Canada’s labour market strength continues
March 6, 2020 | 2-minute read
Focus Areas—Canadian Economics
The Conference Board of Canada’s Senior Economist Cory Renner offers the following insights on today's Labour Force Survey (LFS):
“This month’s labour force survey was a piece of good news at a time Canadians desperately needed it. Despite the impact of rail blockades, the coronavirus and sluggish economic growth, Canada’s labour market kept humming along. February saw everything we’d like in a report: strong job growth, an expanding labour force and solid wage growth. While the full effects of the coronavirus may still be ahead of us, lower interest rates combined with a healthy labour market means household spending could help Canada’s economy weather the storm.”
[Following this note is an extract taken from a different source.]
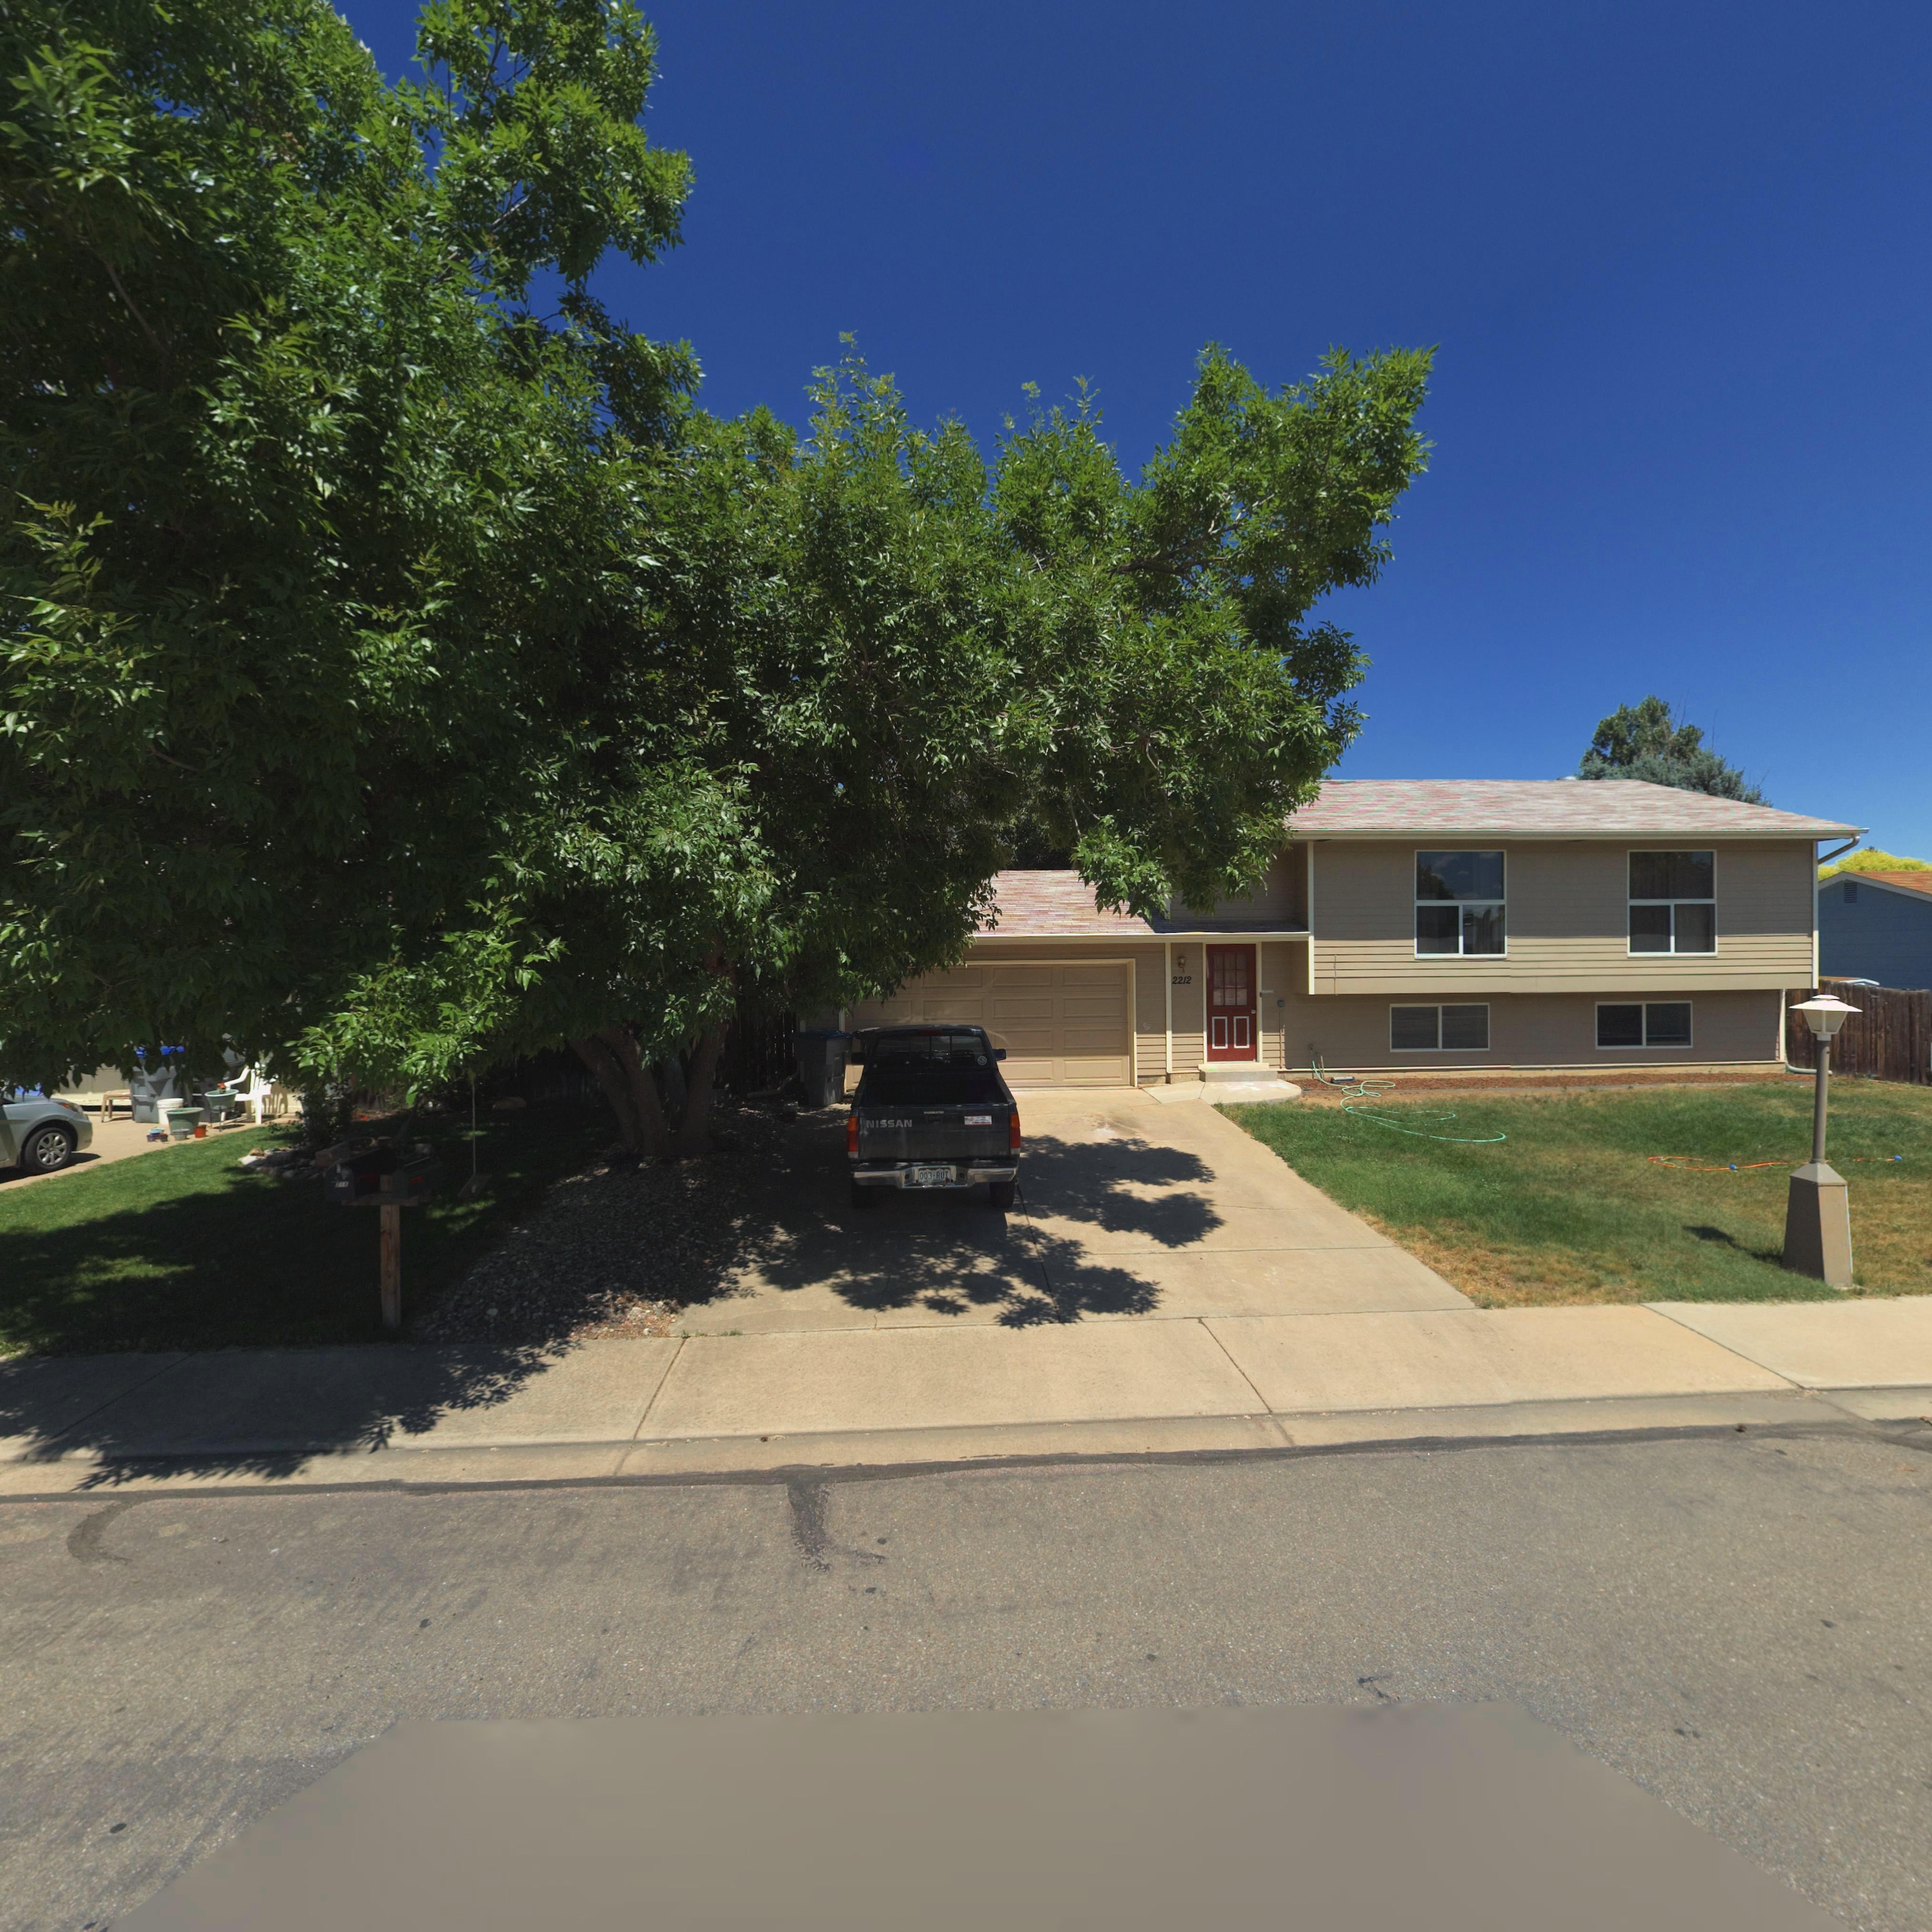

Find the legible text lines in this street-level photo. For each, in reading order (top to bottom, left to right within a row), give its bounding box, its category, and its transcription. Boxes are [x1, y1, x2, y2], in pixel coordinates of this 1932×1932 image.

[1171, 976, 1192, 985] StreetNumber: 2212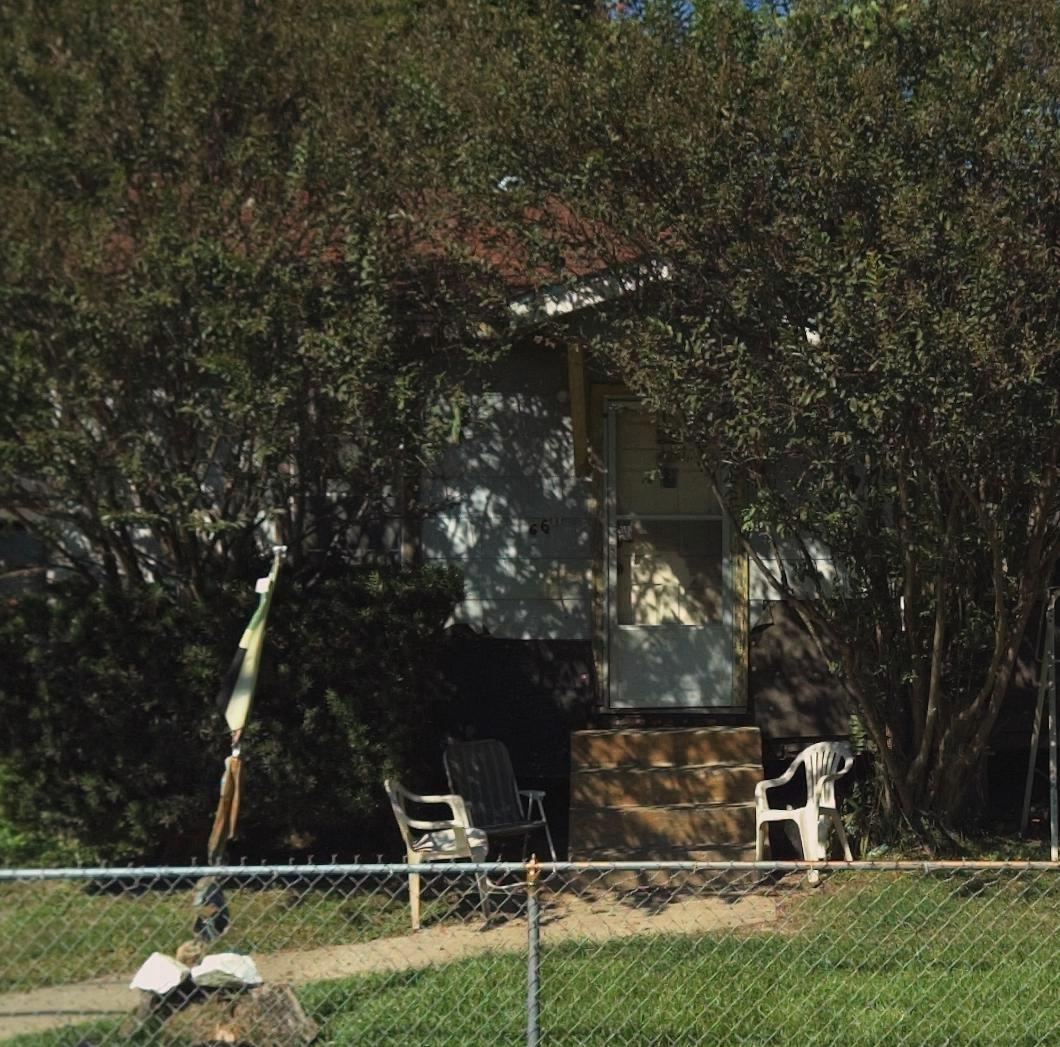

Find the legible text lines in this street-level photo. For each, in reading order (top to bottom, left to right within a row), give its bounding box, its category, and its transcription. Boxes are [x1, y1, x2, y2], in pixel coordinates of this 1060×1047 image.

[527, 517, 551, 538] StreetNumber: 66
- Employment rose by 30,300 in February. The increase was led by 37,600 new full-time jobs. Part-time employment fell by 7,300.
- This month’s increase marks the third consecutive month where jobs rose by more than 27,000 – a clear sign Canada’s labour market continues to be strong.
- February’s job gains were strongest in Quebec (+20,000), Alberta (+11,400) and Nova Scotia (+3,700). Meanwhile, British Columbia (-6,500) and Ontario (-3,200) were the only provinces to lose jobs this past month.
- By industry, job growth was strongest in wholesale and retail trade (+22,600) and manufacturing (+16,000) and other services (+7,800).
- Interestingly, employment in accommodation and food services saw its third largest monthly decline (-13,300) since 2014, an early indication that the coronavirus is having an impact on Canada’s tourism industry.
- On a more positive note, Canada’s labour force rose by 39,700 people, supported by a growing labour force over the age of 55.
- Because the labour force rose by slightly more than employment, the unemployment rate ticked up 0.1 points, to 5.6 per cent. Despite the increase, labour market conditions remain tight.
- The tight labour market is contributing to strong wage growth. Average hourly wages are up 4.1 per cent compared to last February. While it’s a small decrease from the 4.2 per cent year-over-year rise in January, it is still well above inflation.
- Overall, this month’s labour force survey provides good news at a time when many other indicators suggest economic growth is weakening. In particular, this report showed solid job growth, strong labour force growth and a robust increase in wages. While the economic risks are plentiful across Canada’s economy, it seems that Canadians can take comfort in a strong labour market.
- It’s worth noting that this month’s survey was conducted before concerns over the coronavirus hit their peak. As a result, next month’s survey will give a better indication of the virus’ impacts on Canada’s labour market.